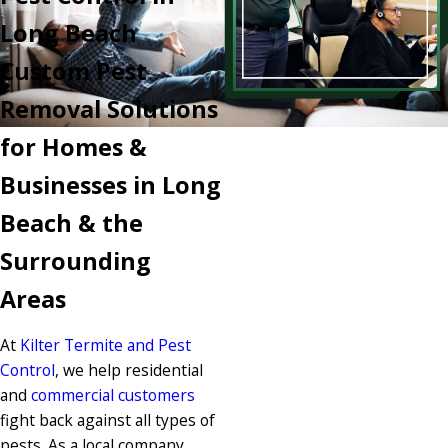
Long Beach
Custom Pest
Removal Solutions
for Homes &
Businesses in Long
Beach & the
Surrounding
Areas
At
Kilter Termite and Pest
Control
, we help residential
and
commercial customers
fight back against all types of
pests. As a local company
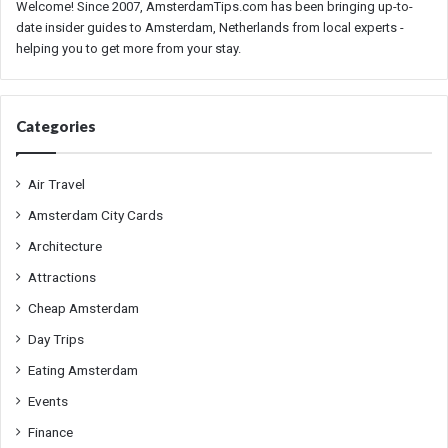
Welcome! Since 2007, AmsterdamTips.com has been bringing up-to-
date insider guides to Amsterdam, Netherlands from local experts -
helping you to get more from your stay.
Categories
Air Travel
Amsterdam City Cards
Architecture
Attractions
Cheap Amsterdam
Day Trips
Eating Amsterdam
Events
Finance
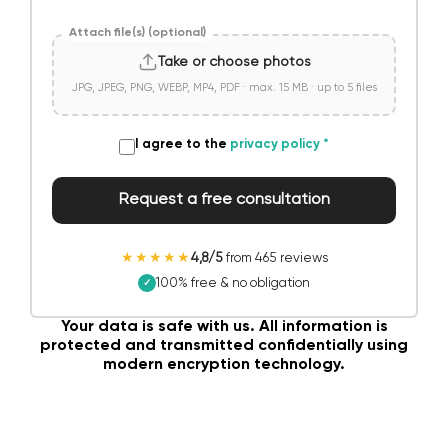
Attach file(s) (optional)
Take or choose photos
JPG, JPEG, PNG, WEBP, MP4, PDF · max. 15 MB · up to 5 files
I agree to the
privacy policy
*
Request a free consultation
★★★★★
4,8/5
from 465 reviews
100% free & no obligation
✓
Your data is safe with us. All information is
protected and transmitted confidentially using
modern encryption technology.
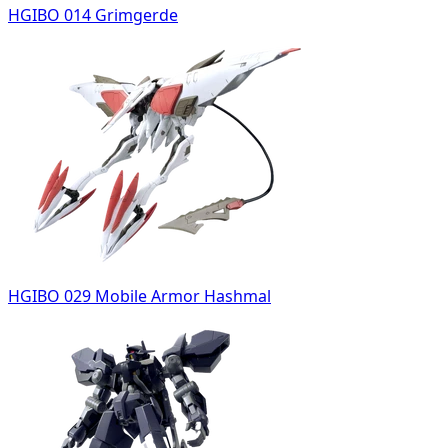
HGIBO 014 Grimgerde
HGIBO 029 Mobile Armor Hashmal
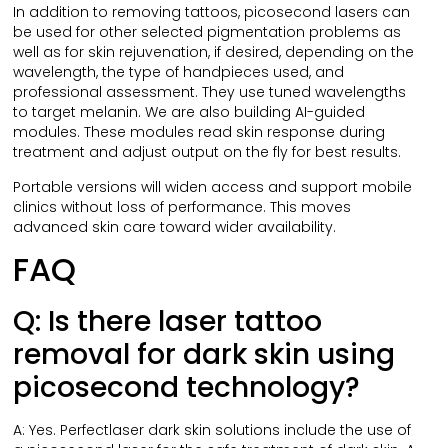
In addition to removing tattoos, picosecond lasers can
be used for other selected pigmentation problems as
well as for skin rejuvenation, if desired, depending on the
wavelength, the type of handpieces used, and
professional assessment. They use tuned wavelengths
to target melanin. We are also building AI-guided
modules. These modules read skin response during
treatment and adjust output on the fly for best results.
Portable versions will widen access and support mobile
clinics without loss of performance. This moves
advanced skin care toward wider availability.
FAQ
Q: Is there laser tattoo
removal for dark skin using
picosecond technology?
A: Yes. Perfectlaser dark skin solutions include the use of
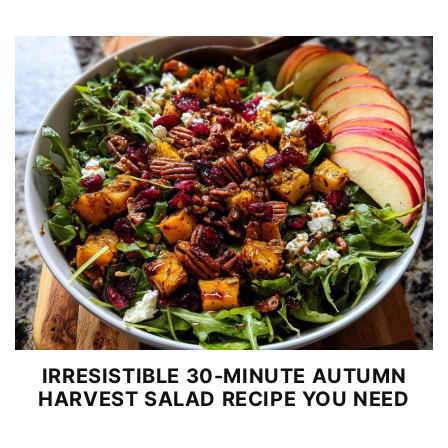
IRRESISTIBLE 30-MINUTE AUTUMN
HARVEST SALAD RECIPE YOU NEED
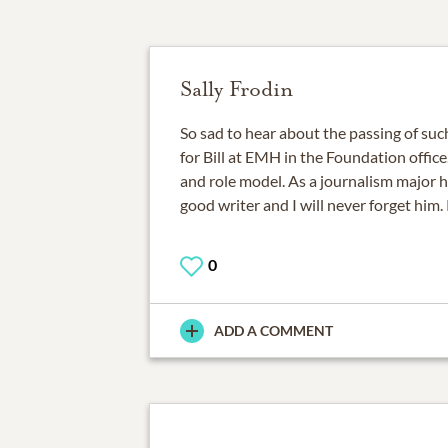
Sally Frodin
So sad to hear about the passing of suc
for Bill at EMH in the Foundation offic
and role model. As a journalism major 
good writer and I will never forget him. 
0
ADD A COMMENT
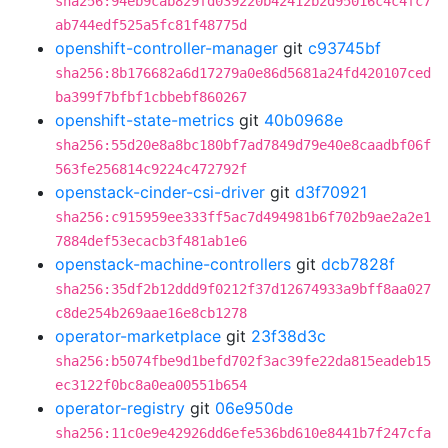
sha256:94eb9cab829fd039220b42412b2d95016c4c4fc7
ab744edf525a5fc81f48775d
openshift-controller-manager
git
c93745bf
sha256:8b176682a6d17279a0e86d5681a24fd420107ced
ba399f7bfbf1cbbebf860267
openshift-state-metrics
git
40b0968e
sha256:55d20e8a8bc180bf7ad7849d79e40e8caadbf06f
563fe256814c9224c472792f
openstack-cinder-csi-driver
git
d3f70921
sha256:c915959ee333ff5ac7d494981b6f702b9ae2a2e1
7884def53ecacb3f481ab1e6
openstack-machine-controllers
git
dcb7828f
sha256:35df2b12ddd9f0212f37d12674933a9bff8aa027
c8de254b269aae16e8cb1278
operator-marketplace
git
23f38d3c
sha256:b5074fbe9d1befd702f3ac39fe22da815eadeb15
ec3122f0bc8a0ea00551b654
operator-registry
git
06e950de
sha256:11c0e9e42926dd6efe536bd610e8441b7f247cfa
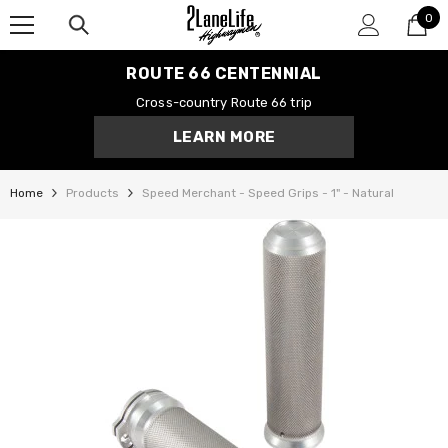
0
SKIP TO CONTENT
0
it
ROUTE 66 CENTENNIAL
Cross-country Route 66 trip
LEARN MORE
Home
Products
Speed Merchant - Speed Grips - 1" - Natural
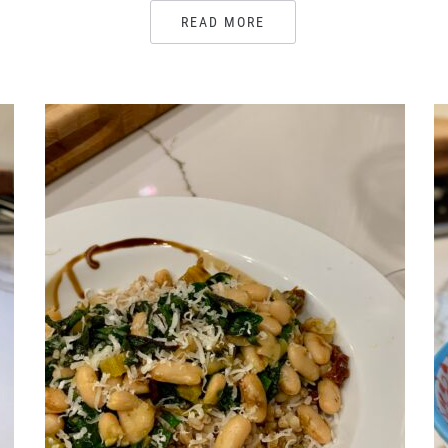
READ MORE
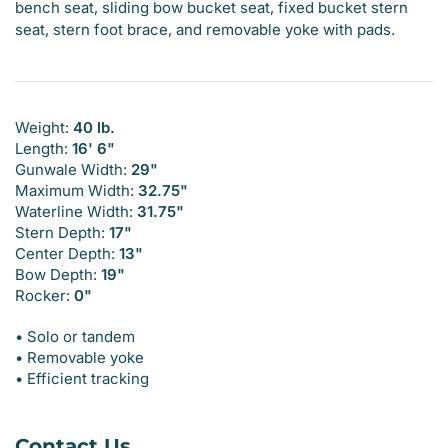
bench seat, sliding bow bucket seat, fixed bucket stern
seat, stern foot brace, and removable yoke with pads.
Weight:
40 lb.
Length:
16' 6"
Gunwale Width:
29"
Maximum Width:
32.75"
Waterline Width:
31.75"
Stern Depth:
17"
Center Depth:
13"
Bow Depth:
19"
Rocker:
0"
• Solo or tandem
• Removable yoke
• Efficient tracking
Contact Us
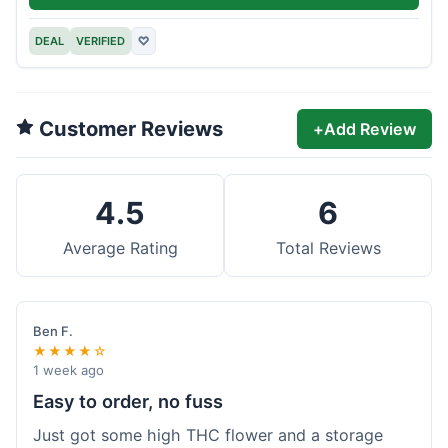
DEAL
VERIFIED
♡
Customer Reviews
+
Add Review
4.5
6
Average Rating
Total Reviews
Ben F.
★★★★☆
1 week ago
Easy to order, no fuss
Just got some high THC flower and a storage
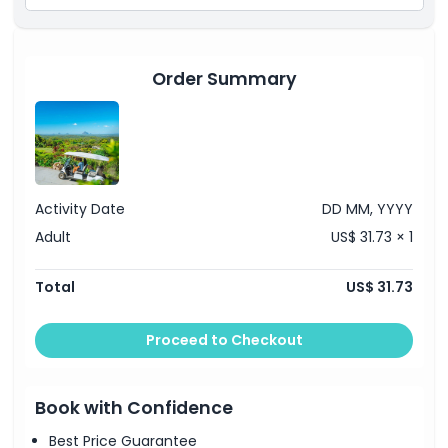
Things To Know
Order Summary
Location
How To Redeem
Activity Date
DD MM, YYYY
Cancellation Policy
Adult
US$ 31.73 × 1
Total
US$ 31.73
Proceed to Checkout
Book with Confidence
Best Price Guarantee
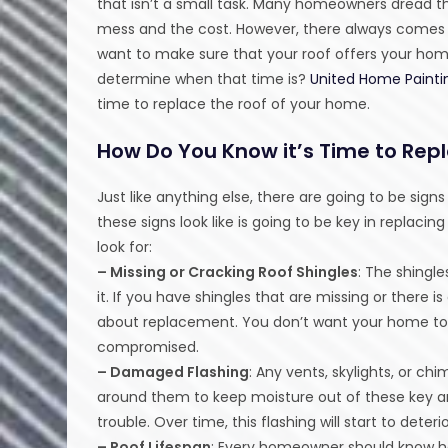
that isn’t a small task. Many homeowners dread t
mess and the cost. However, there always comes
want to make sure that your roof offers your ho
determine when that time is?
United Home Painti
time to replace the roof of your home.
How Do You Know it’s Time to Rep
Just like anything else, there are going to be sign
these signs look like is going to be key in replac
look for:
– Missing or Cracking Roof Shingles
: The shingl
it. If you have shingles that are missing or there is
about replacement. You don’t want your home to
compromised.
– Damaged Flashing
: Any vents, skylights, or c
around them to keep moisture out of these key are
trouble. Over time, this flashing will start to deteri
– Roof Lifespan
: Every homeowner should know how 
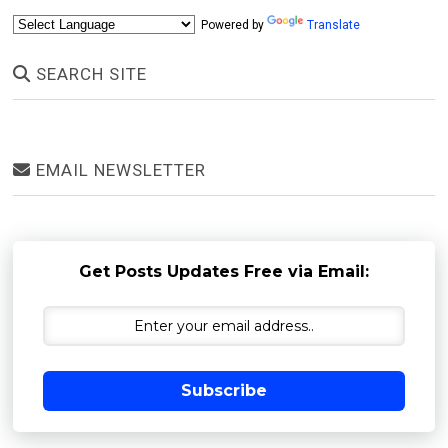
Powered by
Translate
SEARCH SITE
EMAIL NEWSLETTER
Get Posts Updates Free via Email:
Subscribe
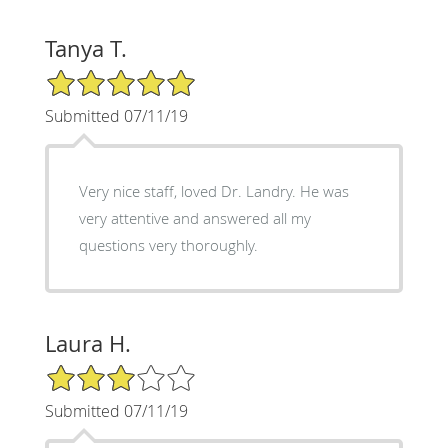
Tanya T.
5/5 Star Rating
Submitted 07/11/19
Very nice staff, loved Dr. Landry. He was
very attentive and answered all my
questions very thoroughly.
Laura H.
3/5 Star Rating
Submitted 07/11/19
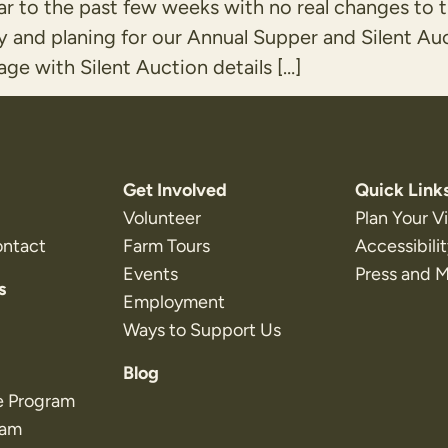
ar to the past few weeks with no real changes to 
y and planing for our Annual Supper and Silent Au
ge with Silent Auction details […]
Get Involved
Quick Link
Volunteer
Plan Your Vi
ontact
Farm Tours
Accessibili
Events
Press and 
s
Employment
Ways to Support Us
Blog
e Program
ram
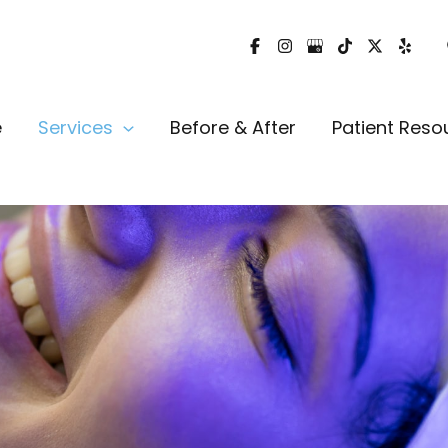
e
Services
Before & After
Patient Reso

◆ Work order
Word for word, reproduce all of the data, but keep out the pictures.

◆ Answer section
Long Beach
Custom Pest
Removal Solutions
for Homes &
Businesses in Long
Beach & the
Surrounding
Areas
At
Kilter Termite and Pest
Control
, we help residential
and
commercial customers
fight back against all types of
pests. As a local company
Welcome! Since 2007, AmsterdamTips.com has been bringing up-to-
date insider guides to Amsterdam, Netherlands from local experts -
helping you to get more from your stay.
Categories
Air Travel
Amsterdam City Cards
Architecture
Attractions
Cheap Amsterdam
Day Trips
Eating Amsterdam
Events
Finance
Attach file(s) (optional)
Take or choose photos
JPG, JPEG, PNG, WEBP, MP4, PDF · max. 15 MB · up to 5 files
I agree to the
privacy policy
*
Request a free consultation
★★★★★
4,8/5
from 465 reviews
100% free & no obligation
✓
Your data is safe with us. All information is
protected and transmitted confidentially using
modern encryption technology.
HGIBO 014 Grimgerde
HGIBO 029 Mobile Armor Hashmal
In addition to removing tattoos, picosecond lasers can
be used for other selected pigmentation problems as
well as for skin rejuvenation, if desired, depending on the
wavelength, the type of handpieces used, and
professional assessment. They use tuned wavelengths
to target melanin. We are also building AI-guided
modules. These modules read skin response during
treatment and adjust output on the fly for best results.
Portable versions will widen access and support mobile
clinics without loss of performance. This moves
advanced skin care toward wider availability.
FAQ
Q: Is there laser tattoo
removal for dark skin using
picosecond technology?
A: Yes. Perfectlaser dark skin solutions include the use of
IRRESISTIBLE 30-MINUTE AUTUMN
HARVEST SALAD RECIPE YOU NEED
Sally Frodin
So sad to hear about the passing of suc
for Bill at EMH in the Foundation offic
and role model. As a journalism major 
good writer and I will never forget him. 
0
ADD A COMMENT
sha256:94eb9cab829fd039220b42412b2d95016c4c4fc7
ab744edf525a5fc81f48775d
openshift-controller-manager
git
c93745bf
sha256:8b176682a6d17279a0e86d5681a24fd420107ced
ba399f7bfbf1cbbebf860267
openshift-state-metrics
git
40b0968e
sha256:55d20e8a8bc180bf7ad7849d79e40e8caadbf06f
563fe256814c9224c472792f
openstack-cinder-csi-driver
git
d3f70921
sha256:c915959ee333ff5ac7d494981b6f702b9ae2a2e1
7884def53ecacb3f481ab1e6
openstack-machine-controllers
git
dcb7828f
sha256:35df2b12ddd9f0212f37d12674933a9bff8aa027
c8de254b269aae16e8cb1278
operator-marketplace
git
23f38d3c
sha256:b5074fbe9d1befd702f3ac39fe22da815eadeb15
ec3122f0bc8a0ea00551b654
operator-registry
git
06e950de
sha256:11c0e9e42926dd6efe536bd610e8441b7f247cfa
0
SKIP TO CONTENT
0
it
ROUTE 66 CENTENNIAL
Cross-country Route 66 trip
LEARN MORE
Home
Products
Speed Merchant - Speed Grips - 1" - Natural
READ MORE
bench seat, sliding bow bucket seat, fixed bucket stern
seat, stern foot brace, and removable yoke with pads.
Weight:
40 lb.
Length:
16' 6"
Gunwale Width:
29"
Maximum Width:
32.75"
Waterline Width:
31.75"
Stern Depth:
17"
Center Depth:
13"
Bow Depth:
19"
Rocker:
0"
• Solo or tandem
• Removable yoke
• Efficient tracking
Contact Us
DEAL
VERIFIED
♡
Customer Reviews
+
Add Review
4.5
6
Average Rating
Total Reviews
Ben F.
★★★★☆
1 week ago
Easy to order, no fuss
Just got some high THC flower and a storage
Things To Know
Order Summary
Location
How To Redeem
Activity Date
DD MM, YYYY
Cancellation Policy
Adult
US$ 31.73 × 1
Total
US$ 31.73
Proceed to Checkout
Book with Confidence
Best Price Guarantee
that isn’t a small task. Many homeowners dread t
mess and the cost. However, there always comes
want to make sure that your roof offers your ho
determine when that time is?
United Home Painti
time to replace the roof of your home.
How Do You Know it’s Time to Rep
Just like anything else, there are going to be sign
these signs look like is going to be key in replac
look for:
– Missing or Cracking Roof Shingles
: The shingl
it. If you have shingles that are missing or there is
about replacement. You don’t want your home to
compromised.
– Damaged Flashing
: Any vents, skylights, or c
around them to keep moisture out of these key are
trouble. Over time, this flashing will start to deteri
– Roof Lifespan
: Every homeowner should know how 
Powered by
Translate
SEARCH SITE
EMAIL NEWSLETTER
Get Posts Updates Free via Email:
Subscribe
Tanya T.
5/5 Star Rating
Submitted 07/11/19
Very nice staff, loved Dr. Landry. He was
very attentive and answered all my
questions very thoroughly.
Laura H.
3/5 Star Rating
Submitted 07/11/19
ar to the past few weeks with no real changes to 
y and planing for our Annual Supper and Silent Au
ge with Silent Auction details […]
Get Involved
Quick Link
Volunteer
Plan Your Vi
ontact
Farm Tours
Accessibili
Events
Press and 
s
Employment
Ways to Support Us
Blog
e Program
ram
e
Services
Before & After
Patient Reso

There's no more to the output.